[What the exercise asks]:
Please reproduce the records word for word, starting at their first line and ending at the line that contains "biocidu neobsahujícího oxid".

[Supplied information]:
________________________

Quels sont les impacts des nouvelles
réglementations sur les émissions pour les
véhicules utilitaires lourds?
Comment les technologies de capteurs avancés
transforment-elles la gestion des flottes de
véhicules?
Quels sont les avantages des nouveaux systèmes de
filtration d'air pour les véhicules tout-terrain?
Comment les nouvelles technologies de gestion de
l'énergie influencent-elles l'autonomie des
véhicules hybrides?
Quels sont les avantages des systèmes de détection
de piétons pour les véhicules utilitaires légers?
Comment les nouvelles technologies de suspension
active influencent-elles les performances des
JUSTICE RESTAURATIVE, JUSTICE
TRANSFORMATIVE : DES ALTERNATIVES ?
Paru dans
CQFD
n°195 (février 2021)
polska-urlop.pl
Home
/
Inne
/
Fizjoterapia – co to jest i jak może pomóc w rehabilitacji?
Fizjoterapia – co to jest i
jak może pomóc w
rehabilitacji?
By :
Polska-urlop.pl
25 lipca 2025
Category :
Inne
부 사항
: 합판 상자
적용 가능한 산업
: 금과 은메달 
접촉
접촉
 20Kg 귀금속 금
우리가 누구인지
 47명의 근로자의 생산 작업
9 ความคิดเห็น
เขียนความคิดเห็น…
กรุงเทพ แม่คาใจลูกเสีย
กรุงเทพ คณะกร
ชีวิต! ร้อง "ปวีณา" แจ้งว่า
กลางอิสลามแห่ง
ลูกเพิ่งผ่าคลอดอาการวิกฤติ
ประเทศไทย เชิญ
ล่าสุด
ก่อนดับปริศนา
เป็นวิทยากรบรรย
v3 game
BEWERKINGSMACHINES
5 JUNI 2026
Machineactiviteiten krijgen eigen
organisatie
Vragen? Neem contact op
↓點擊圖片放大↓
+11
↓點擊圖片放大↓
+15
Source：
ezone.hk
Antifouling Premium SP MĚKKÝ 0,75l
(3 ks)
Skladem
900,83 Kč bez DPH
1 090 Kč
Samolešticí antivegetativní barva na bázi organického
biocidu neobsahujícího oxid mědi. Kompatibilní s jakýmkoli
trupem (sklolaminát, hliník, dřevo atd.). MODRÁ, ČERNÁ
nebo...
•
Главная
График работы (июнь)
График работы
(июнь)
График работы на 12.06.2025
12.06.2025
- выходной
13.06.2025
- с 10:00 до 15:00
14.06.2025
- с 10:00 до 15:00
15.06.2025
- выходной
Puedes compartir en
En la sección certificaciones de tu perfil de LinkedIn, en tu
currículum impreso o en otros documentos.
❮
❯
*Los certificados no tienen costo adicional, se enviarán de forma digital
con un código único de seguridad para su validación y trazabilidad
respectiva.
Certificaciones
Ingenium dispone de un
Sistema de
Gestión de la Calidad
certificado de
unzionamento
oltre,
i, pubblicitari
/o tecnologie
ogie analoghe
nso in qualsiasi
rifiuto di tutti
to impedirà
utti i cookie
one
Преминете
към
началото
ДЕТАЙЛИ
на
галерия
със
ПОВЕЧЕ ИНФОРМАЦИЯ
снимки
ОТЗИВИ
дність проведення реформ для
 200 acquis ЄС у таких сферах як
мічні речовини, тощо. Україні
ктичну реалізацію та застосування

________________________

[Solution to this exercise]:
Quels sont les impacts des nouvelles
réglementations sur les émissions pour les
véhicules utilitaires lourds?
Comment les technologies de capteurs avancés
transforment-elles la gestion des flottes de
véhicules?
Quels sont les avantages des nouveaux systèmes de
filtration d'air pour les véhicules tout-terrain?
Comment les nouvelles technologies de gestion de
l'énergie influencent-elles l'autonomie des
véhicules hybrides?
Quels sont les avantages des systèmes de détection
de piétons pour les véhicules utilitaires légers?
Comment les nouvelles technologies de suspension
active influencent-elles les performances des
JUSTICE RESTAURATIVE, JUSTICE
TRANSFORMATIVE : DES ALTERNATIVES ?
Paru dans
CQFD
n°195 (février 2021)
polska-urlop.pl
Home
/
Inne
/
Fizjoterapia – co to jest i jak może pomóc w rehabilitacji?
Fizjoterapia – co to jest i
jak może pomóc w
rehabilitacji?
By :
Polska-urlop.pl
25 lipca 2025
Category :
Inne
부 사항
: 합판 상자
적용 가능한 산업
: 금과 은메달 
접촉
접촉
 20Kg 귀금속 금
우리가 누구인지
 47명의 근로자의 생산 작업
9 ความคิดเห็น
เขียนความคิดเห็น…
กรุงเทพ แม่คาใจลูกเสีย
กรุงเทพ คณะกร
ชีวิต! ร้อง "ปวีณา" แจ้งว่า
กลางอิสลามแห่ง
ลูกเพิ่งผ่าคลอดอาการวิกฤติ
ประเทศไทย เชิญ
ล่าสุด
ก่อนดับปริศนา
เป็นวิทยากรบรรย
v3 game
BEWERKINGSMACHINES
5 JUNI 2026
Machineactiviteiten krijgen eigen
organisatie
Vragen? Neem contact op
↓點擊圖片放大↓
+11
↓點擊圖片放大↓
+15
Source：
ezone.hk
Antifouling Premium SP MĚKKÝ 0,75l
(3 ks)
Skladem
900,83 Kč bez DPH
1 090 Kč
Samolešticí antivegetativní barva na bázi organického
biocidu neobsahujícího oxid mědi. Kompatibilní s jakýmkoli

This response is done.